··· Textauszug ···
Steffen Meltzer, Gastautor / 24.11.2021 / 11:00 / Foto: Achgut.com / 85 / Seite ausdrucken

Die Flucht der Polizistinnen – das Urteil

Im Fall der beiden Polizeibeamtinnen, die im Mai 2020 bei einem Schusswechsel mit einem Drogendealer einen Kollegen im Stich ließen, ist nun das Urteil gefällt worden.

Zwei Polizeibeamtinnen sind vom Amtsgericht Schwelm bei Hagen wegen versuchter gefährlicher Körperverletzung im Amt durch Unterlassen zu einer Freiheitsstrafe von einem Jahr auf Bewährung verurteilt worden. Sollte das Urteil Rechtskraft erlangen, würden die beiden Staatsdienerinnen ihren Beamtenstatus verlieren.
···
Aufgaben:
A. Kopieren Sie aus dem Textauszug über das Urteil gegen die beiden Polizeibeamtinnen den Wortlaut unverändert, beginnend bei den Worten „Im Fall der“ und endend nach „Urteil gefällt worden.“.
B. Geben Sie die Datensätze vom Anfang bis einschließlich der Zeile mit „red cross: rotated“ als Markdown-Tabelle mit den Spalten „Nr.“ und „Eintrag“ wieder. Lassen Sie dabei Leerzeilen weg.
Die Datensätze stehen in keinem Zusammenhang mit dem Textauszug.
··· Daten zur Aufgabe ···
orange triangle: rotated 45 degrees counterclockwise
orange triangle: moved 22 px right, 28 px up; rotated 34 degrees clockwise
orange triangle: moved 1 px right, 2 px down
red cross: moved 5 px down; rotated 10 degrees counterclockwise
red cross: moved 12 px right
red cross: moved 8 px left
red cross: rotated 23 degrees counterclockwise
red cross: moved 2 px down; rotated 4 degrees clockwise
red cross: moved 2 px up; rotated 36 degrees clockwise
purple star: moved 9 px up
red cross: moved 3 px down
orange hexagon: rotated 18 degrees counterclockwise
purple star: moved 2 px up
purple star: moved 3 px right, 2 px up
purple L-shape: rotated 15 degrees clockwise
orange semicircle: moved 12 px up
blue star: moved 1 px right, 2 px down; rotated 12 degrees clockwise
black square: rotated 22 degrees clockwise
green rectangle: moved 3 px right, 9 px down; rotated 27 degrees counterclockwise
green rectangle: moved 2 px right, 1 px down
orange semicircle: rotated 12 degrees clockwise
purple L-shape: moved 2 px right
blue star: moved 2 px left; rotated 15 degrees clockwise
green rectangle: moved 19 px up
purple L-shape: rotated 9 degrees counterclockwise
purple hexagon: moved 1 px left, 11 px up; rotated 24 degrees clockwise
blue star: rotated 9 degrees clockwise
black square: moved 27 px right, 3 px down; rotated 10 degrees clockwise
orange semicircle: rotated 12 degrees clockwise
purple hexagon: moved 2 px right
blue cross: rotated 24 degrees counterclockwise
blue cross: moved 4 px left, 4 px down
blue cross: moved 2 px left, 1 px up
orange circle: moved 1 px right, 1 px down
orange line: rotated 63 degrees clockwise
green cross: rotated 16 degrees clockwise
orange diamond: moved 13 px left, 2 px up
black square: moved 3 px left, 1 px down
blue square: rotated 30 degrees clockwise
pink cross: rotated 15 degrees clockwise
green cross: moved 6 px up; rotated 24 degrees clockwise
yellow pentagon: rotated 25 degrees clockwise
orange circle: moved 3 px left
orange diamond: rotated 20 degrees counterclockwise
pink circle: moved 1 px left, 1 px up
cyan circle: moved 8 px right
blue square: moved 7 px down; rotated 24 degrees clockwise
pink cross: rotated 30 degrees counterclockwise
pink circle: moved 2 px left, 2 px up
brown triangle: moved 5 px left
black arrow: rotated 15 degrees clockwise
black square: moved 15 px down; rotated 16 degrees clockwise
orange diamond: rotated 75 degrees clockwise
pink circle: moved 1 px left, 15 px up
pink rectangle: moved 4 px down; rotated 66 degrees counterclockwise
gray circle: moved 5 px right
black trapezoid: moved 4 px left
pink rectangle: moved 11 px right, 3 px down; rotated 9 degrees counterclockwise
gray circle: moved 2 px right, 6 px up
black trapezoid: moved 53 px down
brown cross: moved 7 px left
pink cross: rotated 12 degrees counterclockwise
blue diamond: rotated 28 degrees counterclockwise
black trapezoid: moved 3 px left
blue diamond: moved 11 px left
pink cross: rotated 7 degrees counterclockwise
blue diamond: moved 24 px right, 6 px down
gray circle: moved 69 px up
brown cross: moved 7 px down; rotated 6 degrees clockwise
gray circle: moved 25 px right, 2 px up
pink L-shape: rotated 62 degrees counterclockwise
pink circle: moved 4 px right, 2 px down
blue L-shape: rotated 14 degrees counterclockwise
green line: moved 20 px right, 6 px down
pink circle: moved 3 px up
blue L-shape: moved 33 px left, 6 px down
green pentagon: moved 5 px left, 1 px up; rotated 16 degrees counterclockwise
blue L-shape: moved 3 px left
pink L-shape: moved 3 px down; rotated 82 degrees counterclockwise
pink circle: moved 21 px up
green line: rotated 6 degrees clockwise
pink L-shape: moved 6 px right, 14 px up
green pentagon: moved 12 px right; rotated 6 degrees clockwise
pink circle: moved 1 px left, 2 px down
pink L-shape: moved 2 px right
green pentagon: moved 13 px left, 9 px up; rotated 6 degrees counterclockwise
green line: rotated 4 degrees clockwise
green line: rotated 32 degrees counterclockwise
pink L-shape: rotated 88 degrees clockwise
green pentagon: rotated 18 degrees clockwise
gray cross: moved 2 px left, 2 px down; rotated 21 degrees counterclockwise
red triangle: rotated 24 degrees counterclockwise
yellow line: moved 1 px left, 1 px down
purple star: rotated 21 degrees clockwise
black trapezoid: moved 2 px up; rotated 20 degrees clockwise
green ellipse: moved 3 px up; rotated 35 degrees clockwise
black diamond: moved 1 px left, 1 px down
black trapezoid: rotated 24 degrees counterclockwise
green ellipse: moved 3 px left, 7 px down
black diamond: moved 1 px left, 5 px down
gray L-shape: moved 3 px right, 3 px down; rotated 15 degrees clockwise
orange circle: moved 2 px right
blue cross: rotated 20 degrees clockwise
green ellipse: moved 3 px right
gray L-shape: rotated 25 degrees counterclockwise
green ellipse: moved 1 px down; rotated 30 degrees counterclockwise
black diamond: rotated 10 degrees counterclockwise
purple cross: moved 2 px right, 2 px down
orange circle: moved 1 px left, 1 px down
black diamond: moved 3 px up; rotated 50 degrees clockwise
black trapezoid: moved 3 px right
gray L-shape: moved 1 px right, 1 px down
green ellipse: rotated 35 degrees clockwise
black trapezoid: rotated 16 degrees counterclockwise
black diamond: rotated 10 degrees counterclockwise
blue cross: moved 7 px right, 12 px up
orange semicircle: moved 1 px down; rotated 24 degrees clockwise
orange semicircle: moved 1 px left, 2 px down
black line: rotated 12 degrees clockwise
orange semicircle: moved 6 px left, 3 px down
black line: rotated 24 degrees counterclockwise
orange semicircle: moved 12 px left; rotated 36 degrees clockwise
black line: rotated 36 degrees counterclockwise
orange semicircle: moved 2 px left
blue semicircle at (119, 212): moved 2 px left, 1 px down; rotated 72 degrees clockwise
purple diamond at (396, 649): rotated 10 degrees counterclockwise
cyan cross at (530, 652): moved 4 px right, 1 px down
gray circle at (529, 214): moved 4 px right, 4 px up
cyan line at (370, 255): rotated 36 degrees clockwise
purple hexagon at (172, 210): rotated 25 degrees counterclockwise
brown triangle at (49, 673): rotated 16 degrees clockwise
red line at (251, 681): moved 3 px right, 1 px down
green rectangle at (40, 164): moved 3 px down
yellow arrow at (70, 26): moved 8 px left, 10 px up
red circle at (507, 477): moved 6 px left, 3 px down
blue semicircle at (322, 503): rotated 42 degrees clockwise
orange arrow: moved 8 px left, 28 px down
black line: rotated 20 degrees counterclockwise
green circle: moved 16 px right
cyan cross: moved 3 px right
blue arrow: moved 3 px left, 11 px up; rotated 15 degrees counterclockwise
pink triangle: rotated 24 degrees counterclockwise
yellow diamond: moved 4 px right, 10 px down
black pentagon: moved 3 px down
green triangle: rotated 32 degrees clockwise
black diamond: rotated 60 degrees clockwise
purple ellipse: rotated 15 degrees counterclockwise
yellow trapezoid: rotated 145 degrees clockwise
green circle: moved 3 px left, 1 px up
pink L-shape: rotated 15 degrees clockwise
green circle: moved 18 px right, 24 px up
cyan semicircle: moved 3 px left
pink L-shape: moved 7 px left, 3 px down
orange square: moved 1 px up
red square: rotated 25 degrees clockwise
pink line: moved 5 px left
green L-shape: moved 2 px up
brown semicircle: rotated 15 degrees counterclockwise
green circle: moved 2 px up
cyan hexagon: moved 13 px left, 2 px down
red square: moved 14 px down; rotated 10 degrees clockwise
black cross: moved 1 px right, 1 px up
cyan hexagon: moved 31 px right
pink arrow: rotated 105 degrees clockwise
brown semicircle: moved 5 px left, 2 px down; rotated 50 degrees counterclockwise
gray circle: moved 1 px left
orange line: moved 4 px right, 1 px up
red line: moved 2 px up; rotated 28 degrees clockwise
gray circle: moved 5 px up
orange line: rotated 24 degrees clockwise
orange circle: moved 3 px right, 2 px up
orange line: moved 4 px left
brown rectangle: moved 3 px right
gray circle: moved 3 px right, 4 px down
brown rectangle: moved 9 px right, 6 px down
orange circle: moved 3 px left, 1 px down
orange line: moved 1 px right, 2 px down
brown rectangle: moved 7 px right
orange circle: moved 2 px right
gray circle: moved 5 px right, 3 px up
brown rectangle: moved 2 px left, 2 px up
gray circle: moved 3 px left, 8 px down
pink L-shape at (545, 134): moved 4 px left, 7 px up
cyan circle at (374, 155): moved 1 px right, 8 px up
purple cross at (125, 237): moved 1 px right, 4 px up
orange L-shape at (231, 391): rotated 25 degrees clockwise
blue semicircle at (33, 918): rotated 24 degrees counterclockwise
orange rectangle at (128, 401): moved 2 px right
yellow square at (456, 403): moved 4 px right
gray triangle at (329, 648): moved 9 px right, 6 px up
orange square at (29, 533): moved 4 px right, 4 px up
···
Lösungen nacheinander:
A.
Im Fall der beiden Polizeibeamtinnen, die im Mai 2020 bei einem Schusswechsel mit einem Drogendealer einen Kollegen im Stich ließen, ist nun das Urteil gefällt worden.

B.
| Nr. | Eintrag |
|---|---|
| 1 | orange triangle: rotated 45 degrees counterclockwise |
| 2 | orange triangle: moved 22 px right, 28 px up; rotated 34 degrees clockwise |
| 3 | orange triangle: moved 1 px right, 2 px down |
| 4 | red cross: moved 5 px down; rotated 10 degrees counterclockwise |
| 5 | red cross: moved 12 px right |
| 6 | red cross: moved 8 px left |
| 7 | red cross: rotated 23 degrees counterclockwise |